Culture / «La vague»: submergée par sa propre médiocrité
La mort du cinéma, professée voilà déjà plus de trois décennies par Serge Daney et Jean-Luc Godard notamment, s'est transformée au fil du temps en une sorte de boutade, au point d'être récemment récupérée à des fins mercantiles par Nicolas Winding Refn... Pourtant, en subissant «La vague», d'Omar Belkacemi, impossible de ne pas constater qu'il y a quelque chose de pourri au royaume du Danemark.
La première séquence de ce court-métrage algérien est déjà tout un programme en soi... En plan fixe, elle nous montre les allées et venues d'un couple à l'intérieur d'un modeste appartement (chambre à coucher, salon, cuisine) d'abord plongé dans la pénombre, puis illuminé au fur et à mesure des déplacements de chacun. Et du fait qu'il n'y a aucun mouvement de caméra ni aucun montage, toute la dramaturgie de la scène (aussi mathématique que prévisible) s'appuie ipso facto sur sa durée. Ainsi, dès les premiers instants, on n'est déjà plus dans le septième art en tant que tel, mais dans l'installation vidéo pour musée d'art contemporain.
Le pire toutefois, c'est lorsqu'Omar Belkacemi cherche malgré tout à produire de la belle image. Car il ne propose alors qu'un cinéma d'imitation. Un mauvais mélange des Straub et de van der Keuken, en particulier lors de cet interminable travelling latéral traversant tout le terminal à conteneurs du port de Béjaïa.
Et pour ce qui est du discours, c'est du pareil au même. Vendu comme un «cri de colère contre le diktat des institutions financières internationales», le film manifeste surtout une absence de préparation idéologique propice à tous les populismes (la scène du bar, durant laquelle à peu près tout et son contraire est asséné avec la même emphase en est un bon exemple) et privilégie par trop l'émotion à la moindre réflexion.
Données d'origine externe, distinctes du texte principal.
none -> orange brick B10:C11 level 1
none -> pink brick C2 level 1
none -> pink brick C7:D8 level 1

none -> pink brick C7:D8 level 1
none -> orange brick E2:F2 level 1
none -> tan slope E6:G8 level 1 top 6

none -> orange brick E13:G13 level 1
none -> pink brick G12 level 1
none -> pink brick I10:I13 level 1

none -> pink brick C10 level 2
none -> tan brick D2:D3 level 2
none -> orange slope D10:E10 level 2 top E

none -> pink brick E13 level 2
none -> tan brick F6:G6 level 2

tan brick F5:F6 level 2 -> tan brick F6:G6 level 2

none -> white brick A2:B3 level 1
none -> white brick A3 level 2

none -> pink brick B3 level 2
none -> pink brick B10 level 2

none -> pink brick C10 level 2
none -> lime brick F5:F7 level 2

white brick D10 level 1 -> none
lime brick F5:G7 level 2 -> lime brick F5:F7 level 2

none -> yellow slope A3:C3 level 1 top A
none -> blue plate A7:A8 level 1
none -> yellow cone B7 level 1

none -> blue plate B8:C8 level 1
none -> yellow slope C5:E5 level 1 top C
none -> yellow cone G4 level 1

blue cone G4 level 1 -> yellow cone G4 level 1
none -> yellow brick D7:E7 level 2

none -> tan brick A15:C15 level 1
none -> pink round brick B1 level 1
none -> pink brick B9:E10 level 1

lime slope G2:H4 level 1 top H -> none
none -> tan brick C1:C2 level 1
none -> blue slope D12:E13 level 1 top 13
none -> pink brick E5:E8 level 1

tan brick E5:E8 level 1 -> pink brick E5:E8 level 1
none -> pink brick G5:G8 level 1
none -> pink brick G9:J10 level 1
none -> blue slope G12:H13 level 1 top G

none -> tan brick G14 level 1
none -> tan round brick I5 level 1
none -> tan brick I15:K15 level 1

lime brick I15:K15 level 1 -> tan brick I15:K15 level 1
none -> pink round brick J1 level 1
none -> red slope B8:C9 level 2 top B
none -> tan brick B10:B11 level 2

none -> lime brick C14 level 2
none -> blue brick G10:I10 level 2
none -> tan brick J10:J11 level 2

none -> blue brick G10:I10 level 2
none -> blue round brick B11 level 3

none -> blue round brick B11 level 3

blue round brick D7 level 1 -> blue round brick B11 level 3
À la fin, le spectateur n'échappera d'ailleurs pas à la mort du père. Le suicide étant, comme souvent dans les films qui ne sont pas réellement porteurs d'un projet politique, l'ultime recours du pauvre.
Quant à cette manie qu'ont certains nouveaux réalisateurs de filmer longuement le travail manuel*, elle me laisse assez perplexe. Déjà parce qu'ils ne semblent pas en comprendre les réelles implications (on est loin du Humain, trop humain de Louis Malle par exemple), mais aussi parce qu'ils le font avec une insistance qui confine à la fascination. À tel point que j'en viendrais à me demander si le travail manuel n'est pas devenu, pour une certaine part de la population tout au moins, le nouvel exotisme du 21ème siècle...
*C'est en effet aussi le cas de Ahmed Fawzi Saleh, le metteur en scène de Poisonous roses, fiction qui sera présentée les samedi 25 et dimanche 26.